**ESTRATTO DEL DOCUMENTO**

· · · ·

I testi sullo yoga

Per secoli, sin da quando si immagina la sua origine, lo Yoga è stato tramandato per lo più oralmente, da maestro ad allievo.
Accanto alla tradizione orale esiste una ricca produzione di testi, in forma di aforismi, versi e guide pratiche.

I testi sullo yoga del periodo classico

I Veda

I più antichi testi della cultura indiana, databili tra il 1500 e il 1200 a.C.
In essi si trovano i primi riferimenti allo yoga.
Si tratta di un insieme di scritti, suddivisi in quattro parti. Lo yoga definito come “unione” o “disciplina” è menzionato già nella prima parte, il Rigveda, il più antico testo in lingua indoeuropea. In esso e non vi è alcun riferimento alla pratica.
Nell’Atharvaveda, il quarto testo che compone i Veda, sono invece fatti i primi cenni sul pranayama.

Le Upanishad

Le Upaniṣad (sanscrito, sostantivo femminile, devanāgarī: उपनिषद्) sono un insieme di testi religiosi e filosofici indiani composti in lingua sanscrita a partire dal IX-VIII secolo a.C. fino al IV secolo a.C. (il IX secolo inizia dall’anno 900 all’801 avanti Cristo – il IV secolo inizia dall’anno 400 al 301 avanti Cristo )

· · · ·

**DATI DELL'ESERCIZIO**
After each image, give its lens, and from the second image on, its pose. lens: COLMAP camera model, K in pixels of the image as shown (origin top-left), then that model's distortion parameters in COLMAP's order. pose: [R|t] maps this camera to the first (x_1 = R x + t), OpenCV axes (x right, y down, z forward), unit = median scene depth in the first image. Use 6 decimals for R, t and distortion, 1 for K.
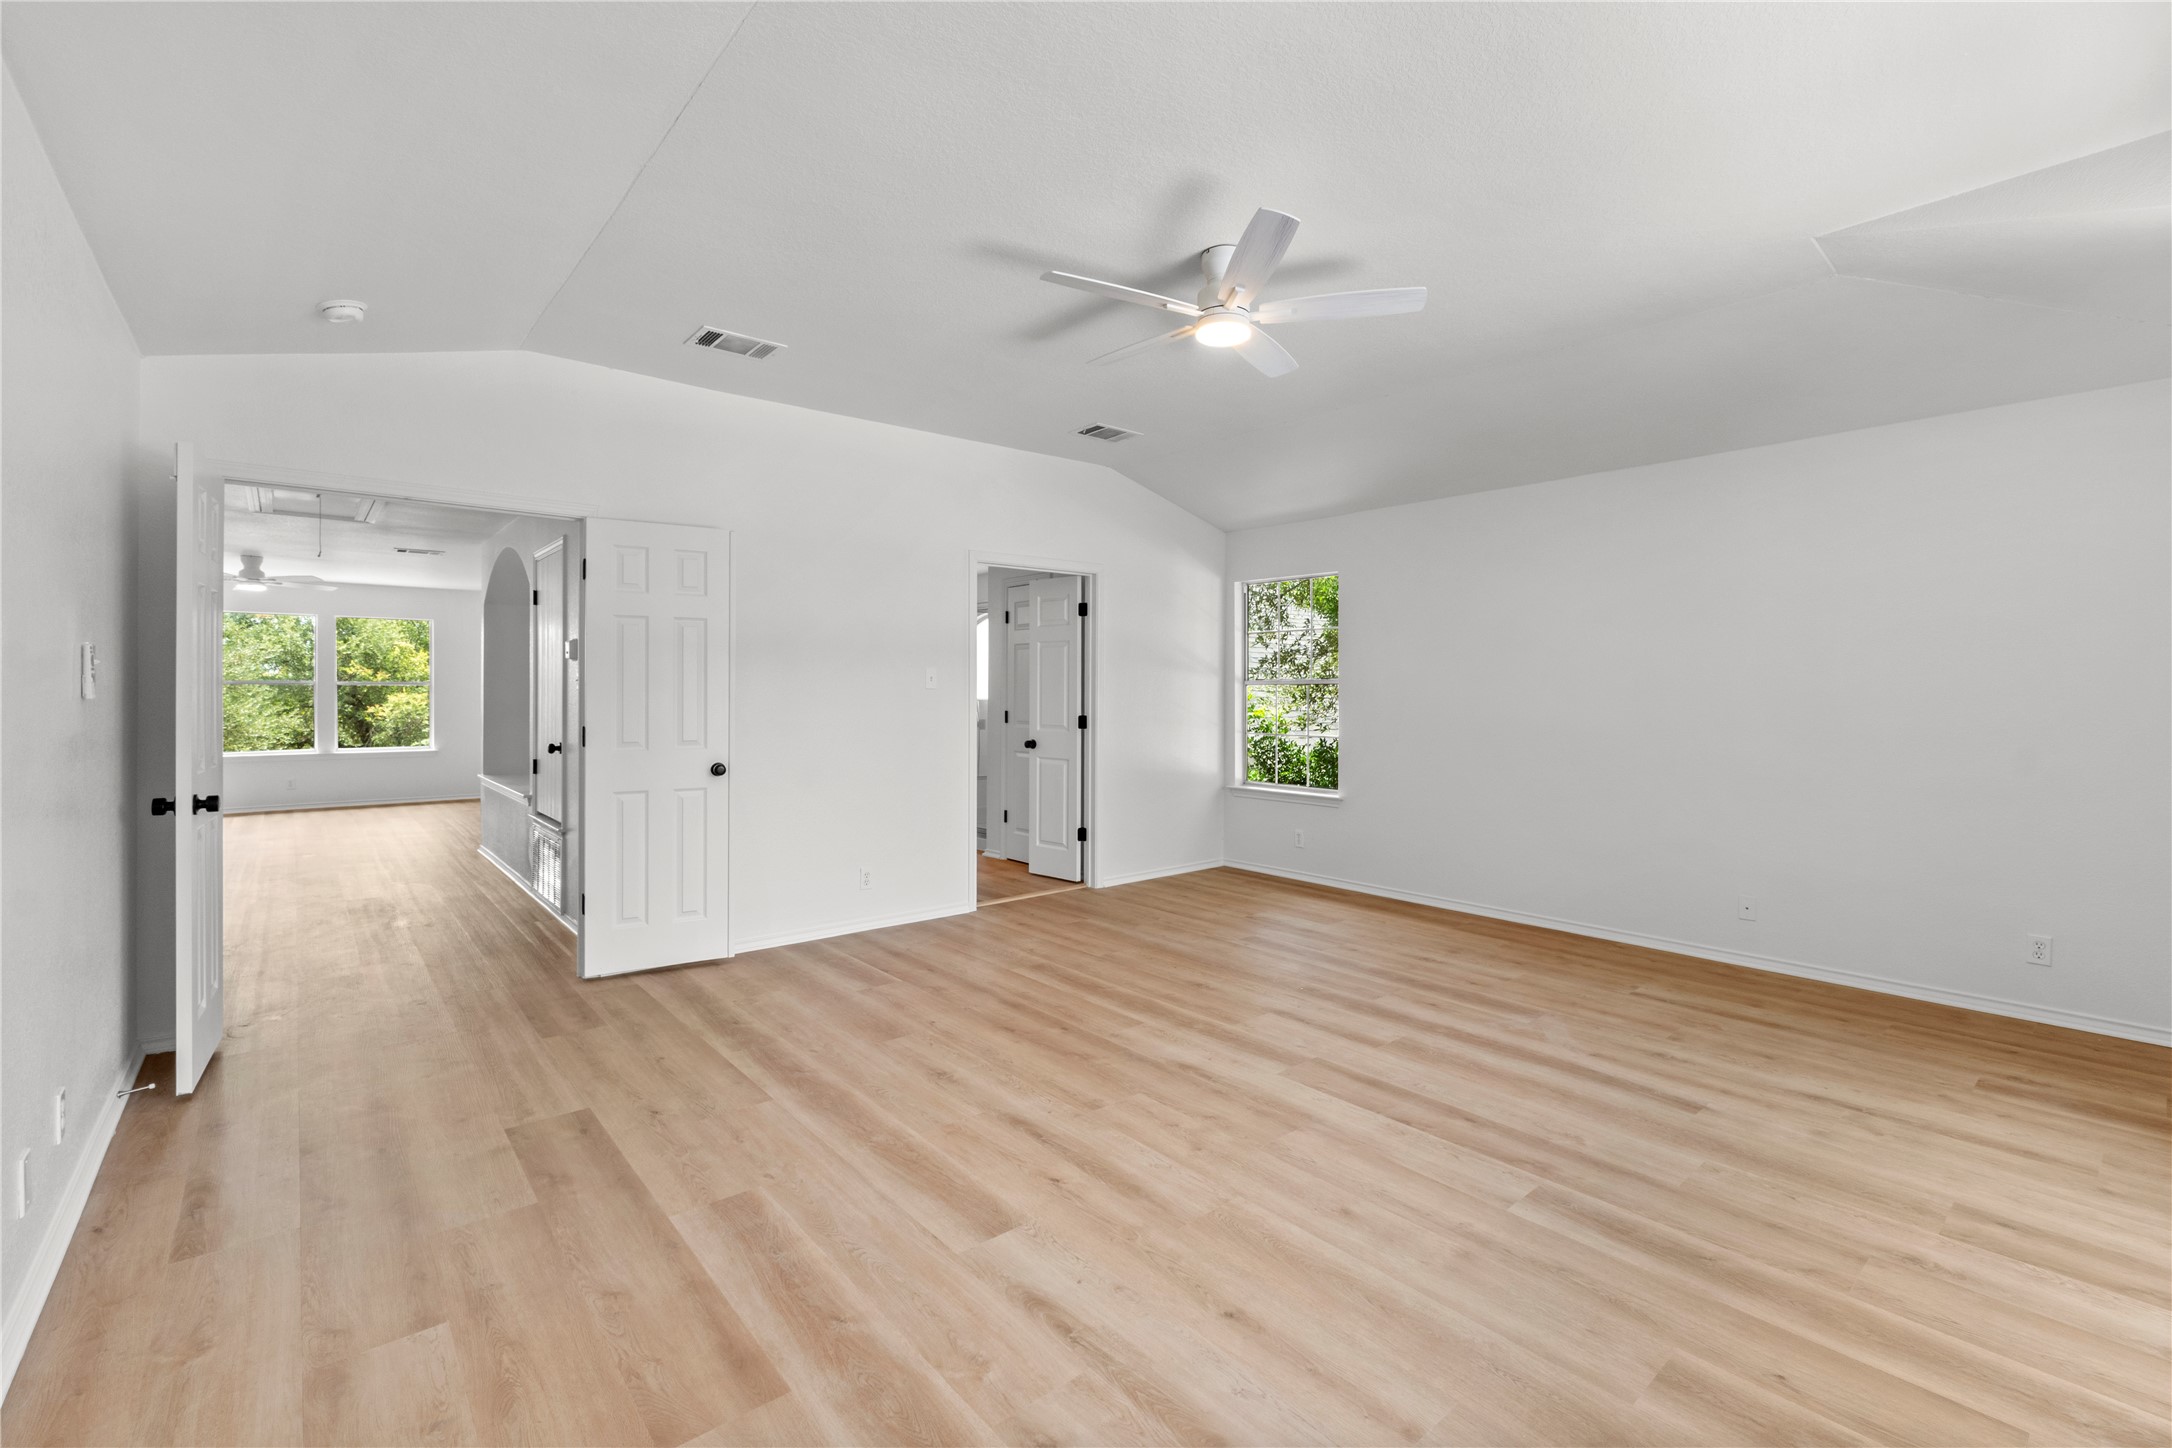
lens RADIAL K [[933.7, 0, 1089.6], [0, 933.7, 700.7], [0, 0, 1]] dist [-0.003135, -0.000265]
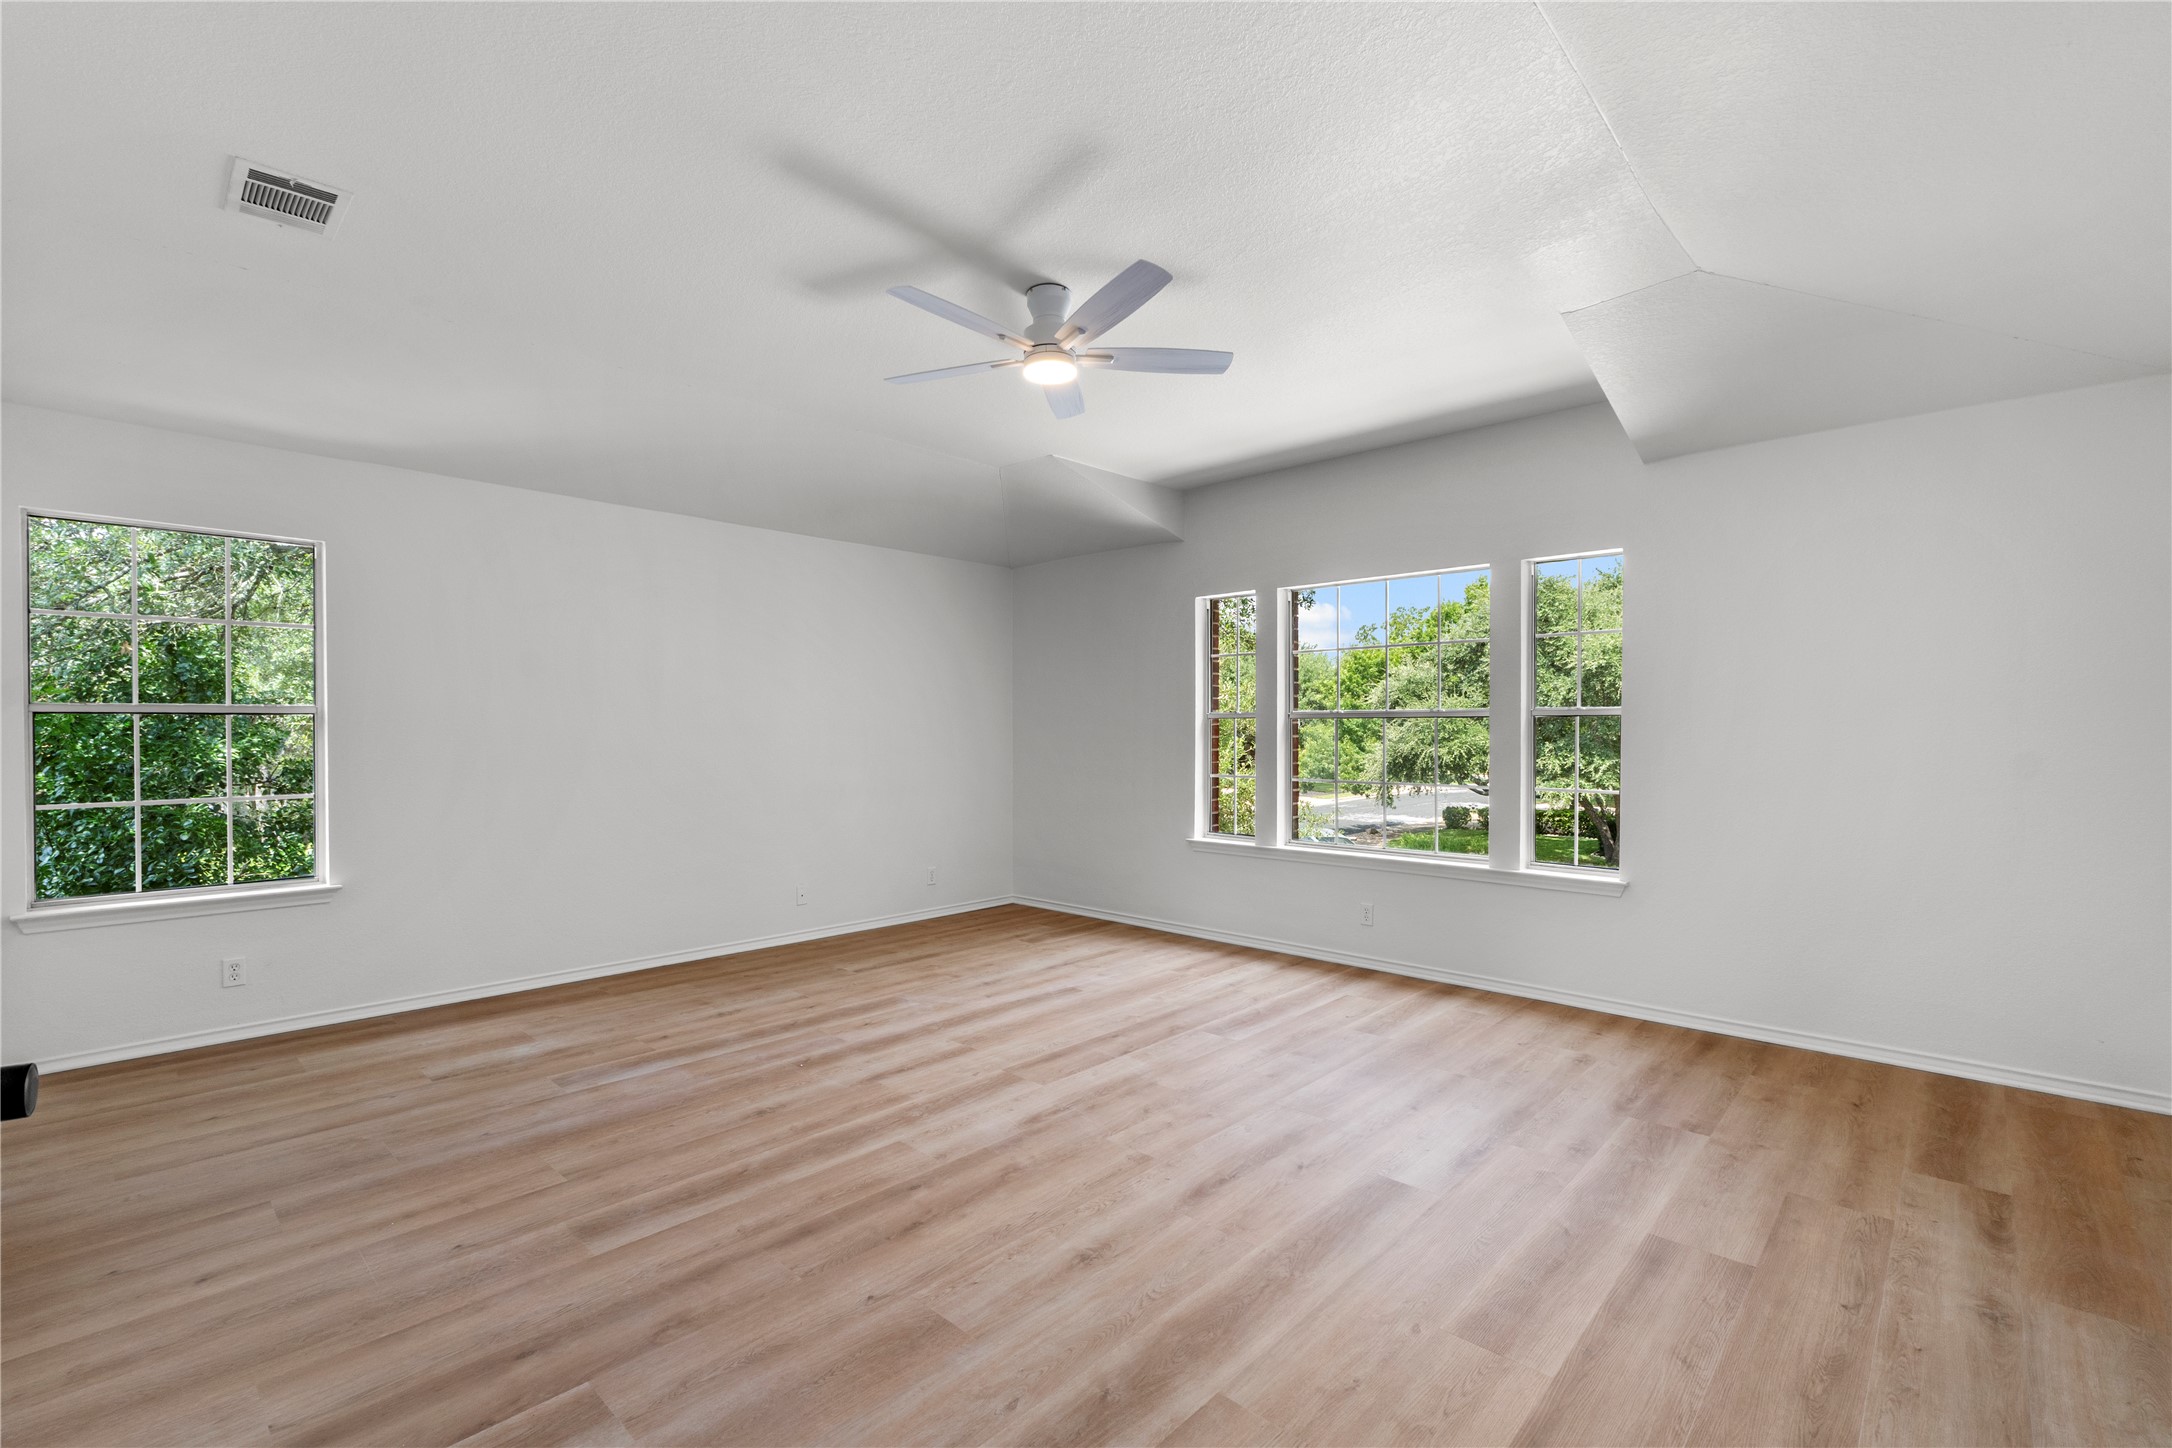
lens RADIAL K [[933.7, 0, 1089.8], [0, 933.7, 735.8], [0, 0, 1]] dist [-0.003135, -0.000265]
pose [[-0.102538, -0.011723, 0.994660, -0.853778], [0.006808, 0.999899, 0.012487, -0.012708], [-0.994706, 0.008052, -0.102448, 1.043020]]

· · · ·

**CONSEGNA 1**
Secondo l'estratto sullo yoga, in quale testo dei Veda compaiono i primi cenni sul pranayama?
**CONSEGNA 2**
Riassumi l'estratto sullo yoga in due frasi.

**RISPOSTA ALL'ESERCIZIO 1**
Nell'Atharvaveda, il quarto testo che compone i Veda.

**RISPOSTA ALL'ESERCIZIO 2**
Per secoli lo yoga è stato tramandato soprattutto oralmente, da maestro ad allievo, ma accanto a questa tradizione esiste una ricca produzione di testi in forma di aforismi, versi e guide pratiche. Tra i testi del periodo classico, i Veda, databili tra il 1500 e il 1200 a.C., contengono i primi riferimenti allo yoga, mentre le Upaniṣad sono testi religiosi e filosofici in sanscrito composti dal IX-VIII secolo a.C. fino al IV secolo a.C.